Directions for this task: A single number is required: the count of lines in the entries below that include the word "airway".

(Data for this exercise)

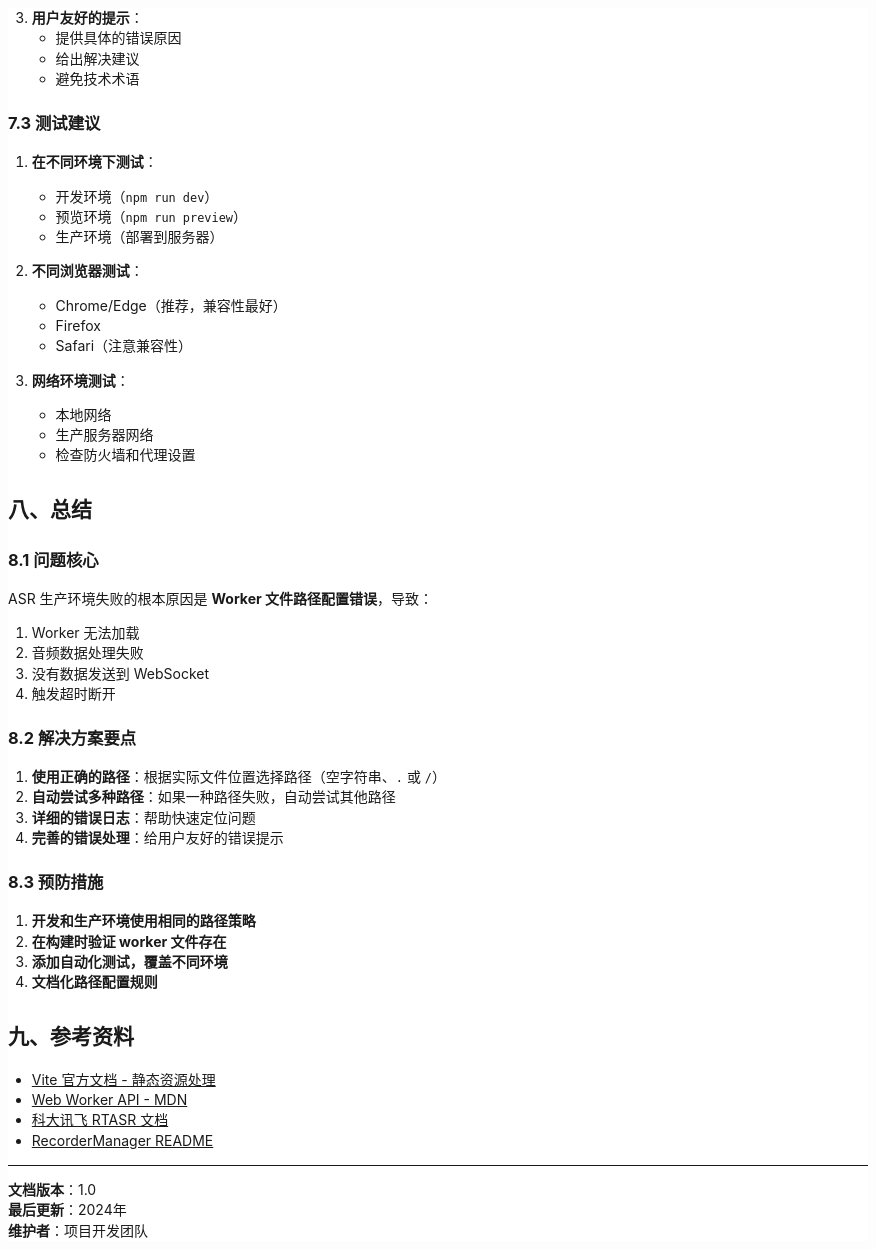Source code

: 3. **用户友好的提示**：
   - 提供具体的错误原因
   - 给出解决建议
   - 避免技术术语

### 7.3 测试建议

1. **在不同环境下测试**：
   - 开发环境（`npm run dev`）
   - 预览环境（`npm run preview`）
   - 生产环境（部署到服务器）

2. **不同浏览器测试**：
   - Chrome/Edge（推荐，兼容性最好）
   - Firefox
   - Safari（注意兼容性）

3. **网络环境测试**：
   - 本地网络
   - 生产服务器网络
   - 检查防火墙和代理设置

## 八、总结

### 8.1 问题核心

ASR 生产环境失败的根本原因是 **Worker 文件路径配置错误**，导致：
1. Worker 无法加载
2. 音频数据处理失败
3. 没有数据发送到 WebSocket
4. 触发超时断开

### 8.2 解决方案要点

1. **使用正确的路径**：根据实际文件位置选择路径（空字符串、`.` 或 `/`）
2. **自动尝试多种路径**：如果一种路径失败，自动尝试其他路径
3. **详细的错误日志**：帮助快速定位问题
4. **完善的错误处理**：给用户友好的错误提示

### 8.3 预防措施

1. **开发和生产环境使用相同的路径策略**
2. **在构建时验证 worker 文件存在**
3. **添加自动化测试，覆盖不同环境**
4. **文档化路径配置规则**

## 九、参考资料

- [Vite 官方文档 - 静态资源处理](https://vitejs.dev/guide/assets.html#the-public-directory)
- [Web Worker API - MDN](https://developer.mozilla.org/zh-CN/docs/Web/API/Worker)
- [科大讯飞 RTASR 文档](https://www.xfyun.cn/doc/asr/rtasr/API.html)
- [RecorderManager README](./README.md)

---

**文档版本**：1.0  
**最后更新**：2024年  
**维护者**：项目开发团队

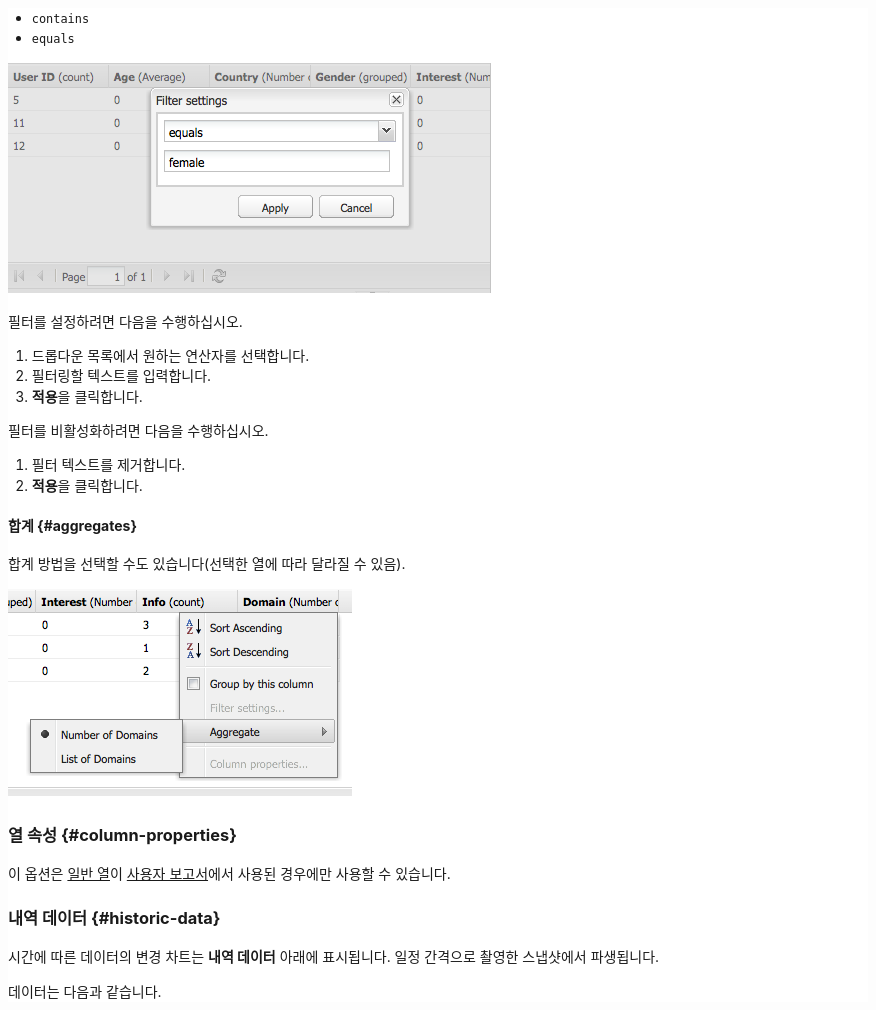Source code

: * `contains`
* `equals`

![reportfilter](assets/reportfilter.png)

필터를 설정하려면 다음을 수행하십시오.

1. 드롭다운 목록에서 원하는 연산자를 선택합니다.
1. 필터링할 텍스트를 입력합니다.
1. **적용**&#x200B;을 클릭합니다.

필터를 비활성화하려면 다음을 수행하십시오.

1. 필터 텍스트를 제거합니다.
1. **적용**&#x200B;을 클릭합니다.

#### 합계 {#aggregates}

합계 방법을 선택할 수도 있습니다(선택한 열에 따라 달라질 수 있음).

![리포트합계](assets/reportaggregate.png)

### 열 속성 {#column-properties}

이 옵션은 [일반 열](#generic-column)이 [사용자 보고서](#user-report)에서 사용된 경우에만 사용할 수 있습니다.

### 내역 데이터 {#historic-data}

시간에 따른 데이터의 변경 차트는 **내역 데이터** 아래에 표시됩니다. 일정 간격으로 촬영한 스냅샷에서 파생됩니다.

데이터는 다음과 같습니다.
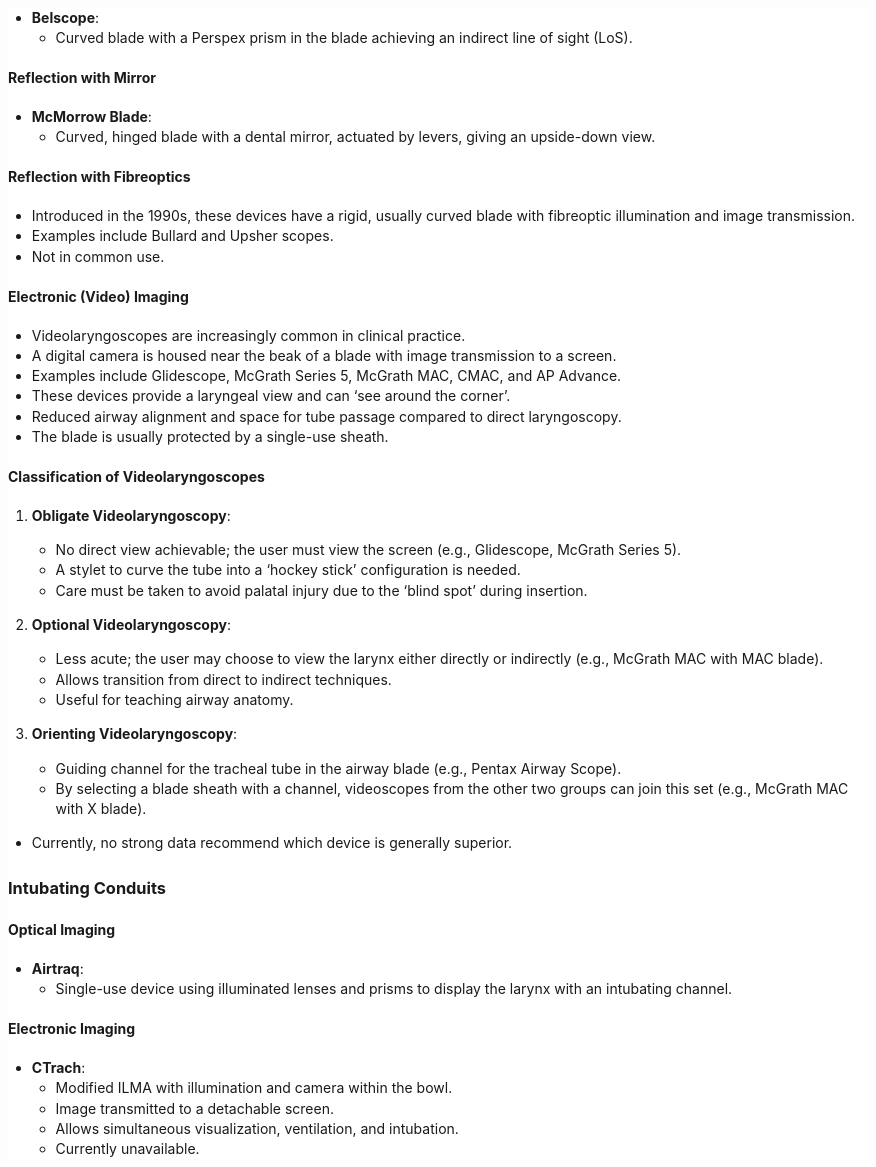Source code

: - **Belscope**:
  - Curved blade with a Perspex prism in the blade achieving an indirect line of sight (LoS).

#### Reflection with Mirror

- **McMorrow Blade**:
  - Curved, hinged blade with a dental mirror, actuated by levers, giving an upside-down view.

#### Reflection with Fibreoptics

- Introduced in the 1990s, these devices have a rigid, usually curved blade with fibreoptic illumination and image transmission.
- Examples include Bullard and Upsher scopes.
- Not in common use.

#### Electronic (Video) Imaging

- Videolaryngoscopes are increasingly common in clinical practice.
- A digital camera is housed near the beak of a blade with image transmission to a screen.
- Examples include Glidescope, McGrath Series 5, McGrath MAC, CMAC, and AP Advance.
- These devices provide a laryngeal view and can ‘see around the corner’.
- Reduced airway alignment and space for tube passage compared to direct laryngoscopy.
- The blade is usually protected by a single-use sheath.

#### Classification of Videolaryngoscopes

1. **Obligate Videolaryngoscopy**:
   - No direct view achievable; the user must view the screen (e.g., Glidescope, McGrath Series 5).
   - A stylet to curve the tube into a ‘hockey stick’ configuration is needed.
   - Care must be taken to avoid palatal injury due to the ‘blind spot’ during insertion.

2. **Optional Videolaryngoscopy**:
   - Less acute; the user may choose to view the larynx either directly or indirectly (e.g., McGrath MAC with MAC blade).
   - Allows transition from direct to indirect techniques.
   - Useful for teaching airway anatomy.

3. **Orienting Videolaryngoscopy**:
   - Guiding channel for the tracheal tube in the airway blade (e.g., Pentax Airway Scope).
   - By selecting a blade sheath with a channel, videoscopes from the other two groups can join this set (e.g., McGrath MAC with X blade).
- Currently, no strong data recommend which device is generally superior.

### Intubating Conduits

#### Optical Imaging

- **Airtraq**:
  - Single-use device using illuminated lenses and prisms to display the larynx with an intubating channel.

#### Electronic Imaging

- **CTrach**:
  - Modified ILMA with illumination and camera within the bowl.
  - Image transmitted to a detachable screen.
  - Allows simultaneous visualization, ventilation, and intubation.
  - Currently unavailable.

(End Data for this exercise)

Task solution: 3